Esto, luego de que la presidenta Claudia Sheinbaum anunció este miércoles que la reducción de la jornada laboral de 48 a 40 horas se aplicará de forma gradual a partir de 2027, tras un acuerdo entre Gobierno, trabajadores y empleadores.
Al respecto Jorge Mtanous Falco, Presidente de Canacintra Monclova, señaló que aunque la propuesta aún no ha sido aprobada, dentro del sector industrial se observa un ambiente de incertidumbre. “Se ha hablado del tema, pero no ha pasado. Si llega a aprobarse, vamos a trabajar menos, producir menos y pagar más”, señalaron.
“Vamos a trabajar menos, vamos a producir menos y vamos a pagar más. Entonces, al final del día, te repito, la carga pues es para las empresas. el trabajador tiene derecho a eso y más, siempre y cuando haya condiciones en el país”.
La cámara advirtió que además del incremento en costos, existe un riesgo creciente de pasivos laborales que complican la operación de las empresas, particularmente en un contexto económico inestable.
Finalmente señaló: “¿Qué están promoviendo? Pues la ilegalidad, que entren otras empresas o que la gente esté trabajando sin pagar impuestos, sin facturar o comprando facturas. Eso es lo que están provocando”.
POSTURA DE CANACO
Por su parte, Oscar Mario Medina, Presidente de la Cámara Nacional de Comercio (CANACO) reconoció que la medida implicará costos y ajustes para miles de negocios, sin embargo, consideran acertado que la modificación se realice de manera gradual.
Señaló que esta decisión permite a los comercios adaptarse paulatinamente a los cambios operativos y financieros que implica el nuevo modelo laboral. “Lo que se pedía era precisamente que fuera gradual, para que algunos comercios se fueran acomodando a estas nuevas inercias”, señalaron.
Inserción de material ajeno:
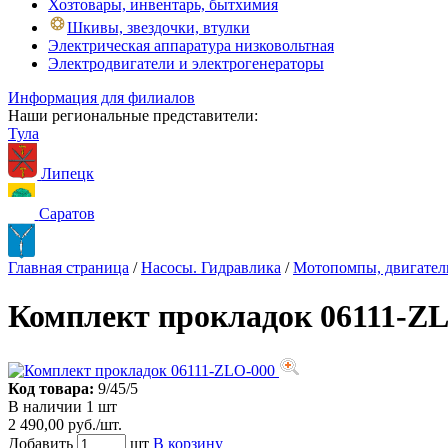
Хозтовары, инвентарь, бытхимия
Шкивы, звездочки, втулки
Электрическая аппаратура низковольтная
Электродвигатели и электрогенераторы
Информация для филиалов
Наши региональные представители:
Тула
Липецк
Саратов
Главная страница
/
Насосы. Гидравлика
/
Мотопомпы, двигател
Комплект прокладок 06111-Z
Код товара:
9/45/5
В наличии 1 шт
2 490,00 руб./шт.
Добавить
шт
В корзину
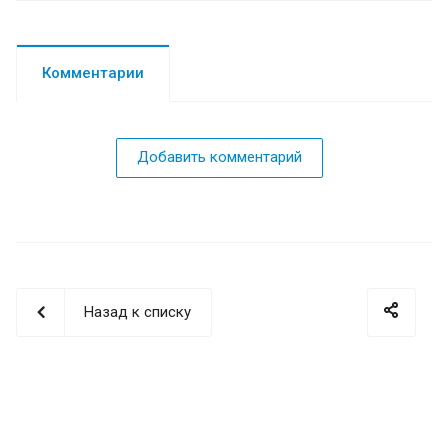
Комментарии
Добавить комментарий
Назад к списку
Admitió que representará un gasto importante, especialmente para pequeños y medianos negocios ya que deberán reorganizar personal, horarios y operatividad. Por ello, insistieron en que el gobierno debe contemplar incentivos reales para el sector comercial.
Recordó que en administraciones anteriores existían módulos de apoyo empresarial instalados dentro de las propias Cámaras de Comercio, financiados por la Secretaría de Economía. Estos espacios ofrecían incentivos, orientación para emprendedores, capacitación fiscal y laboral, así como acceso a financiamientos.
Sin embargo, señalaron que actualmente muchos de estos programas han desaparecido, dejando “desprotegidos” a los nuevos emprendedores. “Se ha perdido mucha capacitación y mucho apoyo financiero, y eso desalienta a las nuevas generaciones”, advirtieron.